Al di là degli aspetti da audiofili, EP’s 1988-1991 è la vera perla di questo tsunami di pubblicazioni: You Made Me Realise  e Feed Me With Your Kiss (entrambi del 1988), Glider (1990), Tremolo (1991) per intero, più alcune chicche e tre inediti.

Gli ep dei MBV hanno la stessa rilevanza dei due dischi che li hanno resi leggenda (… sì, soprattutto quello la cui copertina è qui riecheggiata): ognuno di loro è un mattoncino nell’evoluzione di un suono che è – in una parola – eterno.

Ascoltare oggi i My Bloody Valentine non è diverso da allora: è ancora un’esperienza sconcertante. C’è qualcosa, nel loro rumore, che attrae come la luce attrae le falene.

Kevin Shilelds deve avere scoperto delle frequenze che non sono di questo mondo, che hanno l’effetto di una droga (esempio, la full lenght version di Glider non può forse essere riassunta così:  ?).

Questo doppio disco è molto più di un come eravamo, è piuttosto un come siamo arrivati qui; alla pubblicazione di queste ristampe, dopo anni di estenuanti lotte con la casa discografica (… altro che lentezza nel lavoro); ad essere una delle band più influenti di sempre… forse sarebbe bastato You Made Me Realise: la title track con la sua holocaust section dopo 1’40” (che negli ultimi concerti raggiungeva livelli di decibel da fare – letteralmente – sanguinare le orecchie) e i suoi successivi quattro brani che oscillano tra la narcolessia nervosa (Slow) e il pop sporchissimo (Drive It All Over Me).

Invece i MBV sono andati sempre avanti, alla ricerca di un suono che da rock’n’roll psicotico e rumorista si è spostato dentro, come un vulcano che erutta magma a stento (Emptiness Inside, da Feed Me With Your Kiss), fino a perfezionarsi – filosofico – alla ricerca perenne di un baricentro sconosciuto ai più (l’ep Glider, che anticipa Loveless).

Kevin Shileds ci è arrivato tagliando ed elaborando le frequenze, alterando la concezione stessa di suono (To Here Knows When: l’apogeo) e la percezione della melodia (Shallow, Moon Song).
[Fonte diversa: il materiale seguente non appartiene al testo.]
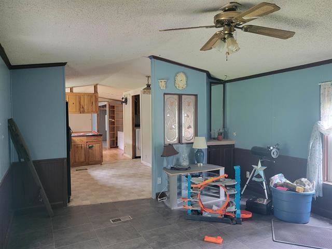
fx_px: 249
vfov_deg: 53.1
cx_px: 166
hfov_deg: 67.3
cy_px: 124
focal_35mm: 26
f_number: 1.8
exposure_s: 1/24
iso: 640
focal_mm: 5.4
Instrumental n. 1 e Instrumental n. 2 (in origine su un bonus disc allegato a Isn’t Anything), la prima martellante e quasi punk, la seconda lieve come la sabbia smossa dal vento, rappresentano lo yin e lo yang che di lì a poco Kevin Shields sarebbe riuscito a fondere in uno statement artistico in cui la violenza sonora e l’estasi statica si rincorressero senza contraddizioni.

I tre inediti che chiudono la raccolta sono brani rimasti nel cassetto durante tutti gli anni novanta e gli anni zero, e che forse – forse – portati oggi alla luce anticipano il lavoro che verrà sul leggendario nuovo album (roba che Chinese Democracy è de principianti), che sarebbe il primo dal 1991. Se ne straparla da vent’anni, il punto è che non ce ne sarebbe affatto bisogno.

In una manciata di registrazioni i My Bloody Valentine sono diventati eterni, e il loro mostrarsi nuovi oggi potrebbe non essere buono: l’asticella è così in alto che ci vorrebbe qualcosa di ancora più sconvolgente. E soprattutto inimmaginabile.